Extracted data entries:
- Opening Delimiter -

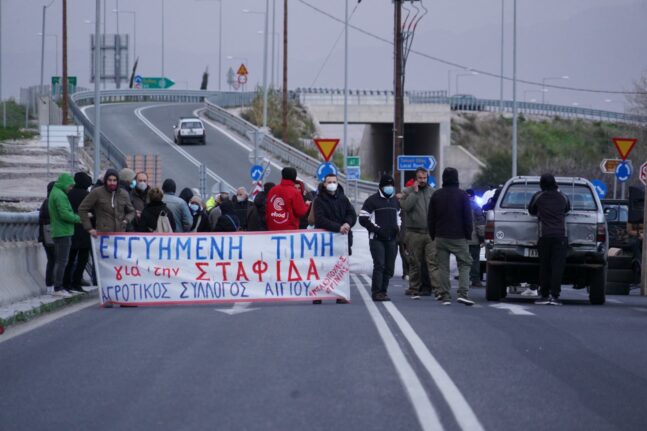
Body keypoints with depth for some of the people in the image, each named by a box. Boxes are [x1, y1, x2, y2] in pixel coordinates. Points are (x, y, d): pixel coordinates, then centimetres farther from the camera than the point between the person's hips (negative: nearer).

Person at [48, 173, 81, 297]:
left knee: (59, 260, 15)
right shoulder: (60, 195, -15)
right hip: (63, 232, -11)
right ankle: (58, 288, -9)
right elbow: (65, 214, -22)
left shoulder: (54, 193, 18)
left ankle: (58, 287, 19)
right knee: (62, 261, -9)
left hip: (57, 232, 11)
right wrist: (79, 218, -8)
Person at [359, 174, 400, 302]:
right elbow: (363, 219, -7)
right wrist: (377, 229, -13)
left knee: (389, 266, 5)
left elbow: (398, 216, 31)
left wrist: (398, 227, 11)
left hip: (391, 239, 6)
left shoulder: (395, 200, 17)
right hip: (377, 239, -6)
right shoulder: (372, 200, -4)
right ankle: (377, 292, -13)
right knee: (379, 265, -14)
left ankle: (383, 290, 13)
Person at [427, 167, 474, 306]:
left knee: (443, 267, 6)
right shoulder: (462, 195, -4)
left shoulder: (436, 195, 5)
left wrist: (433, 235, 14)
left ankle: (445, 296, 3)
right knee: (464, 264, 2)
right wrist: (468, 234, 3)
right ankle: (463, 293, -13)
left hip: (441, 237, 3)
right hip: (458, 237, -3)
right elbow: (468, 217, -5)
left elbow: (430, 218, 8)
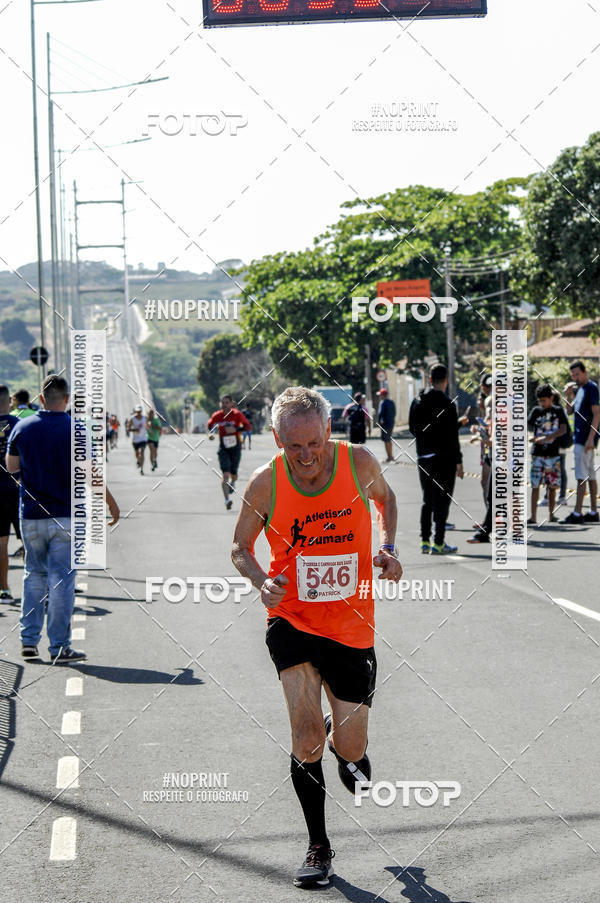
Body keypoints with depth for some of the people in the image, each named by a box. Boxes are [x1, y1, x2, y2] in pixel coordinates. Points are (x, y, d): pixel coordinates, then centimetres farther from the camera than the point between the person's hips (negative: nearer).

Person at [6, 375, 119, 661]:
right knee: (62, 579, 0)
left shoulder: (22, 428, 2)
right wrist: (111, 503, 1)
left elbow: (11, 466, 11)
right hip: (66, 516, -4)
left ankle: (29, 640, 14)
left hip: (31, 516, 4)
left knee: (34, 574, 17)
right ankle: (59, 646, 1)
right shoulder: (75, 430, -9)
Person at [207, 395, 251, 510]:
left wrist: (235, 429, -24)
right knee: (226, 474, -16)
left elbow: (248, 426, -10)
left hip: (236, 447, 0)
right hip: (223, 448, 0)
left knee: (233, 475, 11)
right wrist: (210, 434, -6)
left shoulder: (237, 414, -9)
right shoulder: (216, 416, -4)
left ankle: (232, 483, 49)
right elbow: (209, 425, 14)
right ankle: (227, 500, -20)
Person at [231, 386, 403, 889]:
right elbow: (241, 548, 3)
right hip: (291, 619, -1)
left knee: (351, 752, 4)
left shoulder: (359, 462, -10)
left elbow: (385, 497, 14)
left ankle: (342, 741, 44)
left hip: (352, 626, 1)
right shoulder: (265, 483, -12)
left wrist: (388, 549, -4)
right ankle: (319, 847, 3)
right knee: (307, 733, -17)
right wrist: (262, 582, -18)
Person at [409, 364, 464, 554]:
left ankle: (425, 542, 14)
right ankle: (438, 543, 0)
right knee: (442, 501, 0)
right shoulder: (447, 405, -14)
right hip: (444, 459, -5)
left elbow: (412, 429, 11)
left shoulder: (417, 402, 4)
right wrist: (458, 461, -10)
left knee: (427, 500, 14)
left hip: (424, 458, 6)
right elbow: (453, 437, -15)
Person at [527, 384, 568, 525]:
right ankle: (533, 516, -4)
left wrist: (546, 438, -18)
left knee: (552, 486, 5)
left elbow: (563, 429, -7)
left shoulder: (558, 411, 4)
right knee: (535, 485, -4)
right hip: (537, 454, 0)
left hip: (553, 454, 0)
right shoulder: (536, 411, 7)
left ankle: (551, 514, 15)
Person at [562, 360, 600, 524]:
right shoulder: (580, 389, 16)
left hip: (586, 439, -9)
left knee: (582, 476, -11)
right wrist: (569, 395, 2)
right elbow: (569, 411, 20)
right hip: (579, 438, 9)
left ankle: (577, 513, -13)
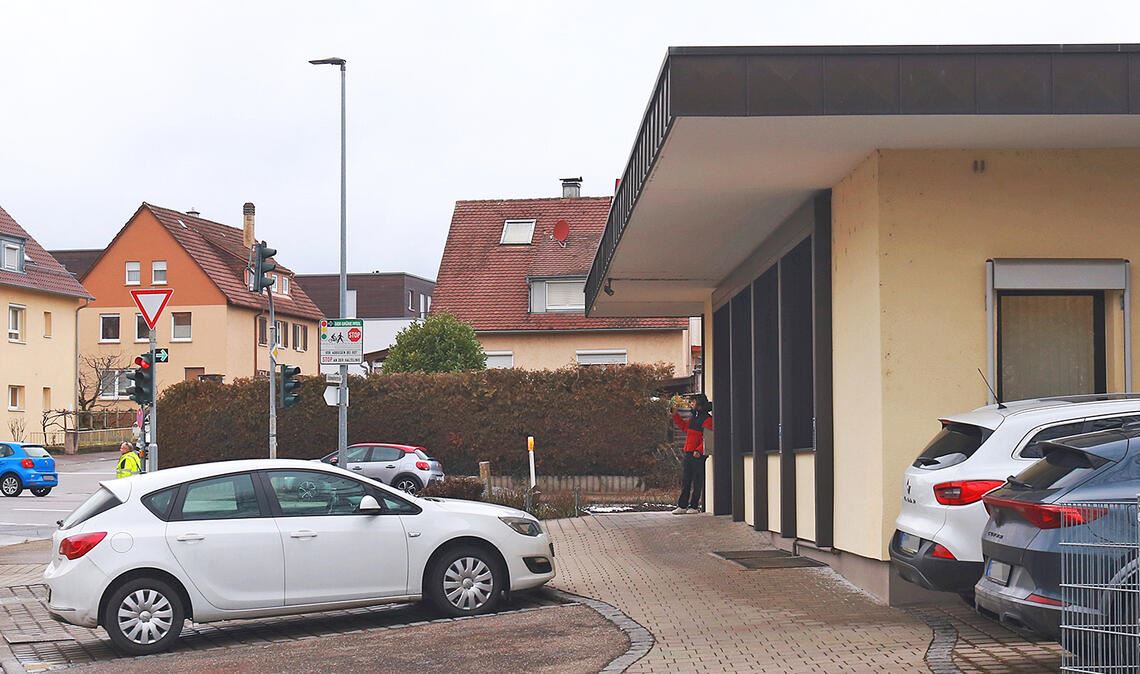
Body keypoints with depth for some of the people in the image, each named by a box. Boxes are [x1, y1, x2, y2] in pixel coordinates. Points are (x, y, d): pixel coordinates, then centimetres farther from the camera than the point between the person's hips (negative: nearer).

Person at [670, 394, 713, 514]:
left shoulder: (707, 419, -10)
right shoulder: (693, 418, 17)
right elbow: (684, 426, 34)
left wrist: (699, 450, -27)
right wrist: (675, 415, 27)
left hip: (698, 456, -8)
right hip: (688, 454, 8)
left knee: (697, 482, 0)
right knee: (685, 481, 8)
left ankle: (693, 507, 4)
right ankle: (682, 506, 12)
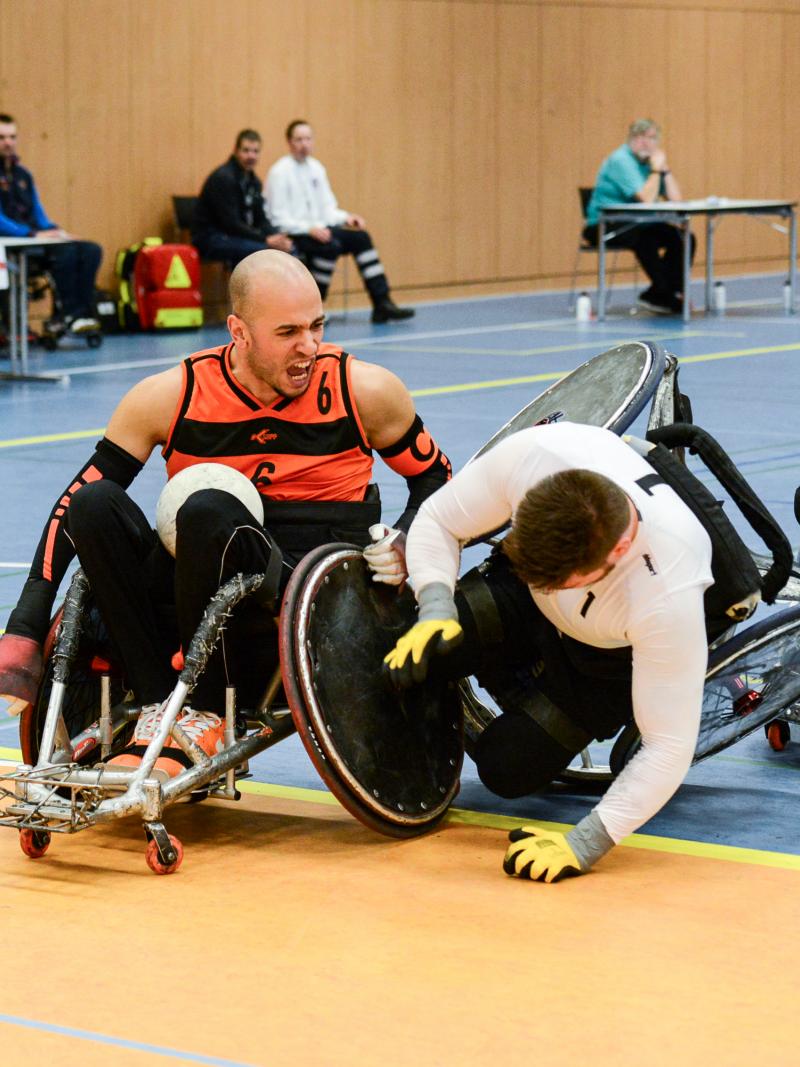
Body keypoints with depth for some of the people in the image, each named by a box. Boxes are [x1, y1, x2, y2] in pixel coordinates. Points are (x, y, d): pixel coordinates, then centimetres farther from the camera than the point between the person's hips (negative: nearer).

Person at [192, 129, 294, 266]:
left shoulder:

- Closing Delimiter -
- Opening Delimiter -

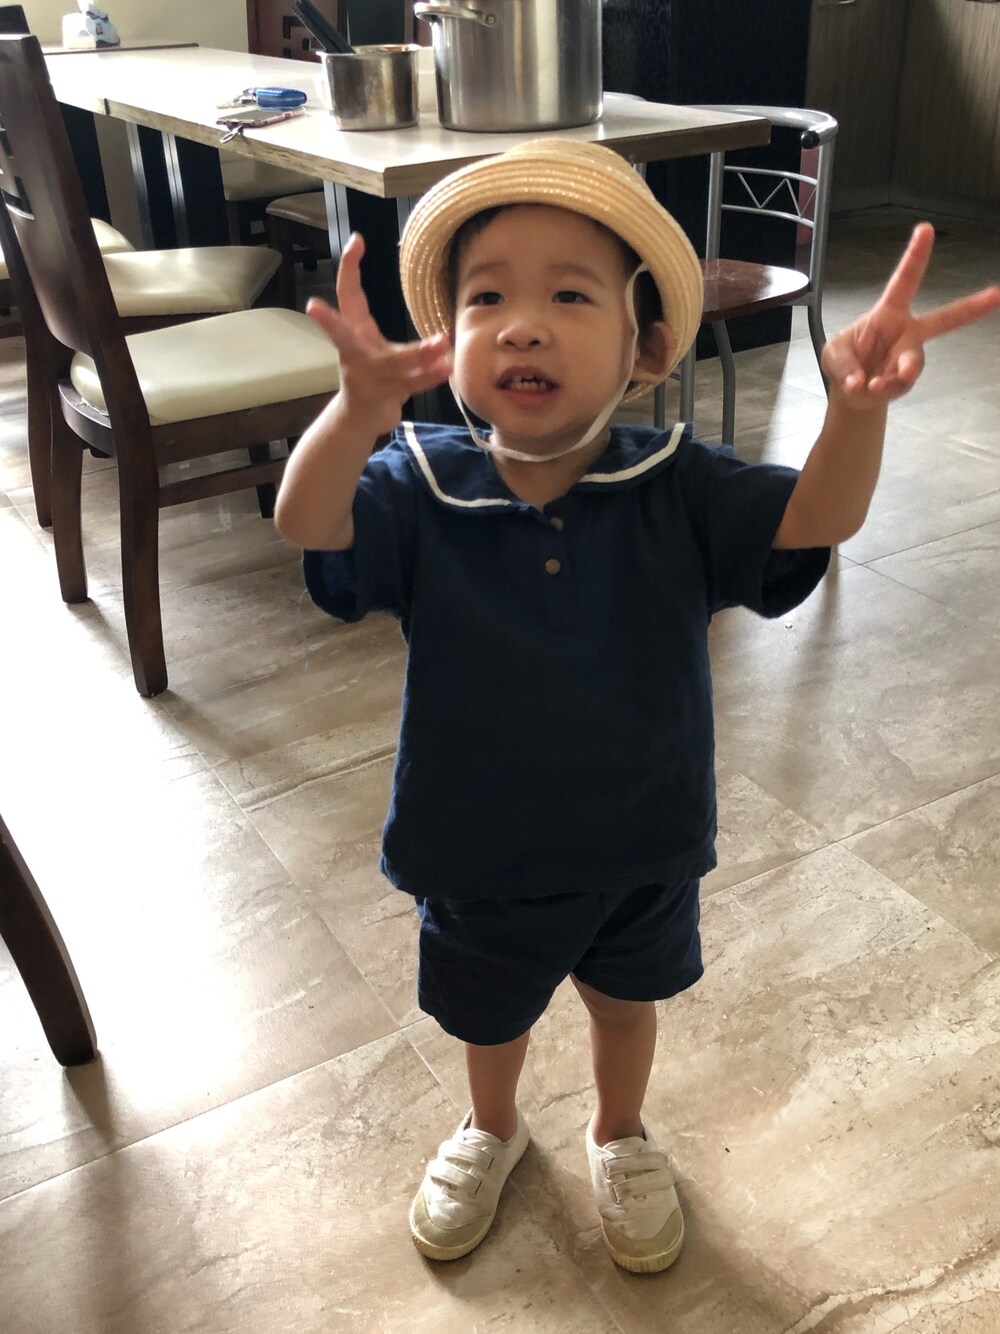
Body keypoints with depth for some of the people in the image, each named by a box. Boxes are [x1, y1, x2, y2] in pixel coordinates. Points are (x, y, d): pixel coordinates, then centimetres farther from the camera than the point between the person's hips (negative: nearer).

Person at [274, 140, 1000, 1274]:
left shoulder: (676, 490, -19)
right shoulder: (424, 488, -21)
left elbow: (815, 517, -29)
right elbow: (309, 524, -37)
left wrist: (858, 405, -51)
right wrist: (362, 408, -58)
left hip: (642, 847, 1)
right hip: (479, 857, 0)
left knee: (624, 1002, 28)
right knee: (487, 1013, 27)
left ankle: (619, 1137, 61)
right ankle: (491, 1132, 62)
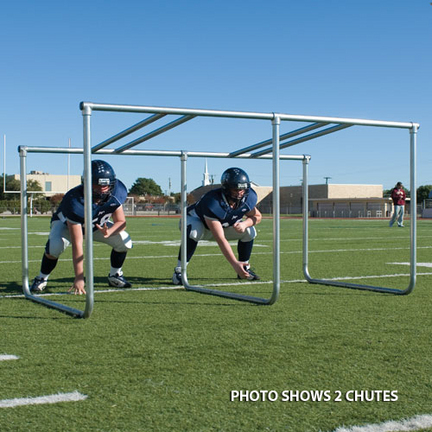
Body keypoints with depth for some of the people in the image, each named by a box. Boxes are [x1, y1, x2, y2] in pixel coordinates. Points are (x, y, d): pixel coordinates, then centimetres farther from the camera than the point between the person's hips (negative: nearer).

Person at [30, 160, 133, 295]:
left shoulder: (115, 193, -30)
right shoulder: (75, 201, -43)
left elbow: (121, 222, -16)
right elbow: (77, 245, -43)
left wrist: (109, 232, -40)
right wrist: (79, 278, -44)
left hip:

- Closing Delimiter -

* _Task goal_: Rewrite the lines from the one containing "left ankle: (445, 296, 3)" through the one containing "left elbow: (430, 218, 8)", inclusive. Keep each keypoint name and shift every number in its (x, y, depth) values by -66.

* _Written reply_:
left ankle: (379, 230, -63)
right knee: (398, 198, -64)
right wrist: (402, 168, -63)
right ankle: (397, 227, -79)
left hip: (375, 171, -63)
right hip: (392, 171, -69)
right elbow: (402, 151, -71)
left elbow: (364, 152, -58)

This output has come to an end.